Il metodo apre inoltre uno scenario interessante sull’utilizzo delle cellule staminali, non solo oculari: “Se creiamo un tessuto dalle nostre cellule, tutte le problematiche legate al rigetto di un tessuto trapiantato vengono a cadere. La medicina - conclude il prof. Pedrotti – andrà sempre più in questa direzione”.
Il DIRETTORE DELLA CLINICA OCULISTICA UNIVERSITARIA DI VERONA, GIORGIO MARCHINI: “L’IMPORTANZA DELLA RICERCA CHE ARRIVA AL PAZIENTE”
Competenze diverse ma perfettamente integrate. Nasce da molto lontano il legame tra Fondazione Banca degli Occhi e la Clinica Oculistica Universitaria di Verona, diretta dal prof. Giorgio Marchini. “La banca degli occhi si occupa di due aspetti di straordinaria importanza: la preparazione dei tessuti per i trapianti di cornea di tutta Italia, e la dotazione di strutture, strumentazioni e competenze umane per fare ricerca di alto livello, basti pensare agli studi sull’utilizzo innovativo delle cellule staminali. Noi invece – riferisce il prof. Marchini - come Clinica Oculistica non solo abbiamo l’interesse dell’assistenza al paziente, ma essendo un Istituto universitario, abbiamo anche il compito di fare ricerca e ricerca clinica”.

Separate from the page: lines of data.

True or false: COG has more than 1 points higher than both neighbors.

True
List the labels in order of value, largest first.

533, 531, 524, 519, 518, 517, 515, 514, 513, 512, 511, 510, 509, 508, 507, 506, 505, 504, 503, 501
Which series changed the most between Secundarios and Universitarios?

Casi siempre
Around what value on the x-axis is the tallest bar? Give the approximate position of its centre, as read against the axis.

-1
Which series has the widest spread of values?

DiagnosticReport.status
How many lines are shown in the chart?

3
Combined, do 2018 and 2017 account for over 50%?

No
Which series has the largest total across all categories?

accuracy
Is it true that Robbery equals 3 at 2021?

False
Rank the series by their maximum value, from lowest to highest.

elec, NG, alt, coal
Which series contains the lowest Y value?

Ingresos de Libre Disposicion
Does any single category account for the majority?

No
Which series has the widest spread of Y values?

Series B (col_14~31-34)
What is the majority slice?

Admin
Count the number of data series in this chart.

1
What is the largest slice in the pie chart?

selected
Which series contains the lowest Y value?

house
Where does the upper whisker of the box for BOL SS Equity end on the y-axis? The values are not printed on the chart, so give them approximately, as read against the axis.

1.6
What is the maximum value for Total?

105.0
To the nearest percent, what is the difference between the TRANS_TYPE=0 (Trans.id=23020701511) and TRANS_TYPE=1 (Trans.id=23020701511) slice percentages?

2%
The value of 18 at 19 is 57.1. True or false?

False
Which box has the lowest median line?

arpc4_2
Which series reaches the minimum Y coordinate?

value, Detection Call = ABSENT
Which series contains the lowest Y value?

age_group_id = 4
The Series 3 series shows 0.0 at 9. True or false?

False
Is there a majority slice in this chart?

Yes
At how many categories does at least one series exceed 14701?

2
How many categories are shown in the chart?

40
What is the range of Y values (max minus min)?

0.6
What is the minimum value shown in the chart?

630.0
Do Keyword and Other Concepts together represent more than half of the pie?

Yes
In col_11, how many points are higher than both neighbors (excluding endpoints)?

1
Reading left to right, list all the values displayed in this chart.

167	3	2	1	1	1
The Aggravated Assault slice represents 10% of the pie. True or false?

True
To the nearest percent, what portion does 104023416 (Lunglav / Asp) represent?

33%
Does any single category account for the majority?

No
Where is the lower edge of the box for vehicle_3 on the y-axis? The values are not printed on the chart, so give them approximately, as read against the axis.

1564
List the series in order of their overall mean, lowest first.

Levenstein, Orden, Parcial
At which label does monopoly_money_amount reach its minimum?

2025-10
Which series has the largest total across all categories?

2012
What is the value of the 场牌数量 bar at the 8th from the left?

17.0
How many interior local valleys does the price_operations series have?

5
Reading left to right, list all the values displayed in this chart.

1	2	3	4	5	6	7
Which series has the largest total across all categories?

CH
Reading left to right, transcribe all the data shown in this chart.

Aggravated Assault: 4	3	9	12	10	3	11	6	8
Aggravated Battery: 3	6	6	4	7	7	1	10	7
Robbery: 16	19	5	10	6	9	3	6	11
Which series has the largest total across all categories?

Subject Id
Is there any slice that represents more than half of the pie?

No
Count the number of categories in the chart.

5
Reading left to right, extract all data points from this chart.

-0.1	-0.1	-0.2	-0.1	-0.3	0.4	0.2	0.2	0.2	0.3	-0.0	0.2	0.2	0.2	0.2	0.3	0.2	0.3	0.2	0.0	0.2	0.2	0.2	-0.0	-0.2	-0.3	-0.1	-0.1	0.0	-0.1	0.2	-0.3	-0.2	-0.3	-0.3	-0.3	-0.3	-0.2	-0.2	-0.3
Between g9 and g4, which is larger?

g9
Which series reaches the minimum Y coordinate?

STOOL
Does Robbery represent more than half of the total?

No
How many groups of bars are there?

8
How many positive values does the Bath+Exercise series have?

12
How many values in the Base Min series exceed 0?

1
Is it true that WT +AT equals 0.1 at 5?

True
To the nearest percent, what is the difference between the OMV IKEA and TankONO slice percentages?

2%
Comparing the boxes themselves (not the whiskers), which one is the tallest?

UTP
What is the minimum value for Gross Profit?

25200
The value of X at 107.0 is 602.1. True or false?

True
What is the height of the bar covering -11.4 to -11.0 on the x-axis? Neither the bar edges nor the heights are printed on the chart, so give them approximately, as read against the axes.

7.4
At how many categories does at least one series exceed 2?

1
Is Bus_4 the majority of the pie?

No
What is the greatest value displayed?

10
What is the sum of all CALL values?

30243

L’approccio, spiega il Direttore della Clinica oculistica dell’Azienda Ospedaliera Integrata di Verona, Giorgio Marchini, è quello della traslazionalità: “Il nostro obiettivo non è la ricerca di base astratta, ma la ricerca innovativa applicata ai pazienti. Parlare di cellule staminali è di moda, ma affrontare il tema delle staminali come metodica alternativa per la rigenerazione di tessuti, e fare in modo che questo serva per aiutare le persone, è un risultato concreto. E il progetto che qui illustriamo ne è un esempio di punta, una delle rare occasioni in cui questa metodologia viene applicata”.